Christie’s has secured a collection of contemporary African art, with an estimated value of about £2mn, for its Frieze Week sales in London this October. The so-called Sina Jina collection is a part of the works owned by Robert Devereux, a longtime supporter in the field. Sina Jina is Swahili for “a place with no name” — as Devereux’s home on Kenya’s Lamu Island is also known.
About 70 works by artists including Lynette Yiadom-Boakye, William Kentridge and El Anatsui mark the first time in more than 20 years that a major collection of art from Africa and its diaspora has been offered at auction, Christie’s says. Yiadom-Boakye’s “Highpower” (2008) will be the highest estimated work in the October 13 sale, at £600,000-£800,000, while lesser-known artists — including Aïda Muluneh and Marcia Kure — will have estimates from £3,000. All proceeds will go to support Africa-focused arts and environmental charities.

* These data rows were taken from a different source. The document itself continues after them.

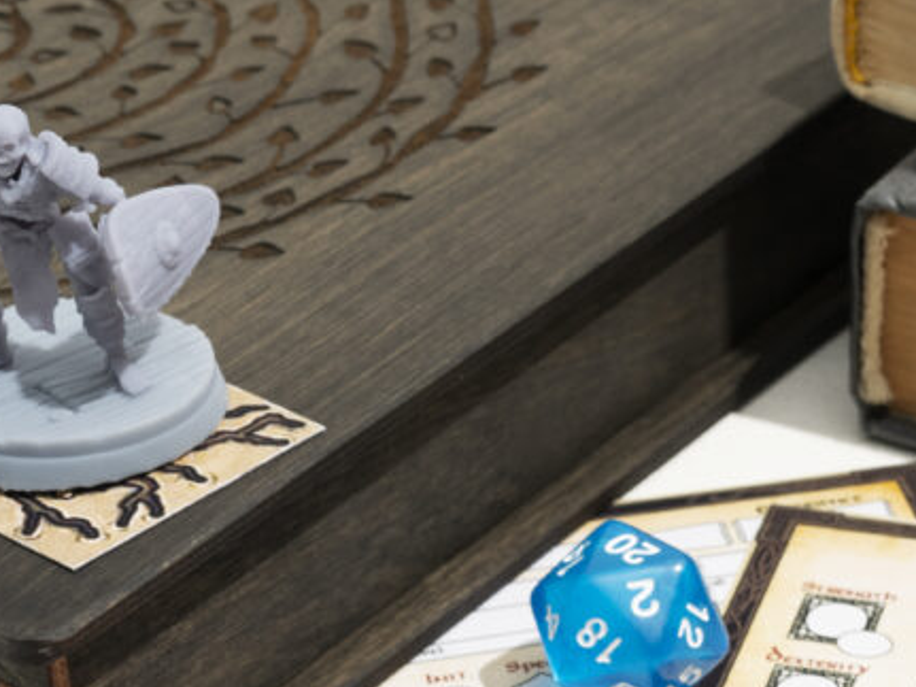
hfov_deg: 16.0
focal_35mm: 121
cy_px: 705
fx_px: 3201
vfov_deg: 12.1
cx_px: 871
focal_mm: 35
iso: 250
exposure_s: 1/100
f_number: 10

Sotheby’s will offer about 1,300 pieces of decorative arts from the Hôtel Lambert, a Unesco-listed building on the Île Saint-Louis in Paris. Built in the early 1640s, the estate’s owners since the financier Jean-Baptiste Lambert have included the Marquise du Châtelet, whose lover was the writer Voltaire, the Polish prince Adam Jerzy Czartoryski and the Rothschild family. Bought from the Rothschilds in 2007 by Qatar’s Sheikh Hamad bin Abdullah al-Thani and family, they reportedly sold the house for €200mn earlier this year, having completed an ambitious — and sometimes contested — renovation.

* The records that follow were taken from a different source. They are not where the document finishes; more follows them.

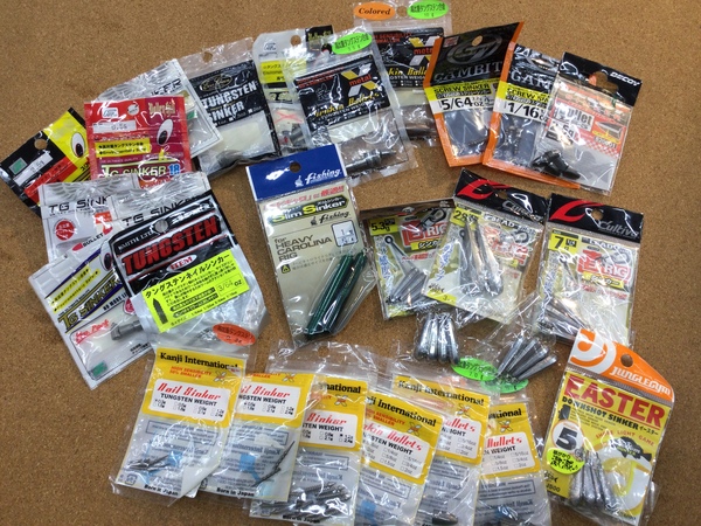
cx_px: 350
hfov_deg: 58.4
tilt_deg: -71.7
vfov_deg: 45.4
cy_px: 263
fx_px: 628
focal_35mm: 31
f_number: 2.4
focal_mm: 3.3
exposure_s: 1/60
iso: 32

Many of the contents Sheikh Hamad put in, which date from the 17th to the 20th century, now come to auction. Items include French furniture, Limoges enamels and antique jewels, with estimates that range from €1,000 to €1mn. Sotheby’s has not confirmed total expected proceeds from the Paris auction in October but it is likely to be more than $100mn. The sale will support the Al Thani Collection Foundation.
Art Basel has appointed Vincenzo de Bellis, curator and associate director of visual arts programmes at the Walker Art Center in Minneapolis since 2016, as director of its art fairs in Basel, Miami, Hong Kong and Paris. Marc Spiegler, global director of Art Basel, will stay in his role and on the board of its owner, MCH Group. He confirms they continue to look for a replacement for Noah Horowitz to run Art Basel’s US business.

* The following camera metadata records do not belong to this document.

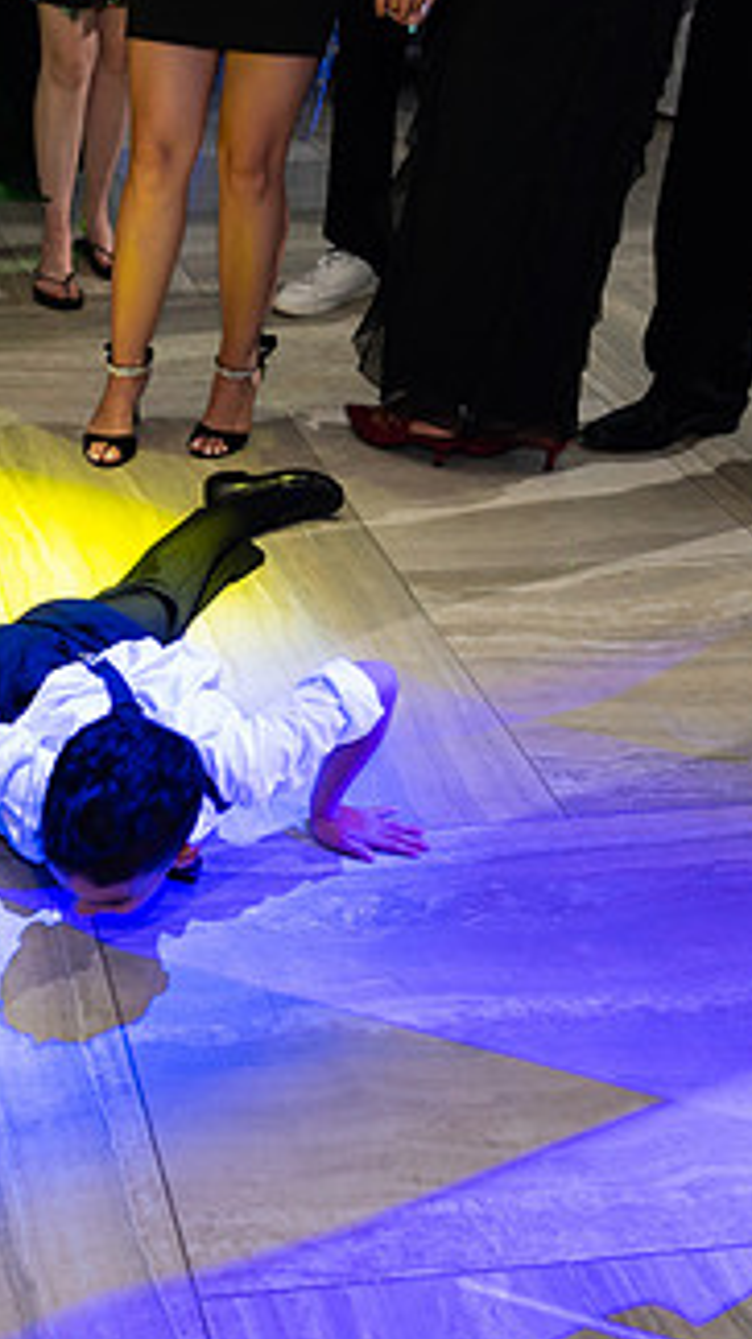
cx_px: -37
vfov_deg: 44.5
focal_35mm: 46
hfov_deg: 24.5
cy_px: 610
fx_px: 1632
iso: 1250
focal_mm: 24
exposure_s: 1/100
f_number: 3.2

The appointment of de Bellis, director of the cutting-edge Miart fair in Milan between 2012 and 2016, heralds alternative activities for the brand. “The ambition is not to do more fairs per se, but there are other opportunities,” Spiegler says. He cites Art Basel’s advisory role with Art Week Tokyo and SEA Focus, a fair in Singapore, plus further digital and content initiatives. De Bellis joins in August.
The Texan artist Deborah Roberts, with her gallery Stephen Friedman, has donated the proceeds of a work priced at $75,000 to Chisenhale Gallery, a non-profit organisation in east London. Roberts, whose figurative collage works address the stereotypes faced by black children, gave the new work to benefit Chisenhale’s projects with young people, notably its youth mental health partnerships. “Untitled” (2022) has sold already from Roberts’s solo show at Stephen Friedman, I have something to tell you, which runs until July 23.
Zoe Whitley, director of Chisenhale, says Roberts, who came to visit the London space last year, recognised it as “a small place that punches above its weight” and admired its “respect for artists, irrespective of their racial and social-economic background”. Her donation means “we can continue relationships to help people who might not otherwise have access to art to see their creative potential”, Whitley says.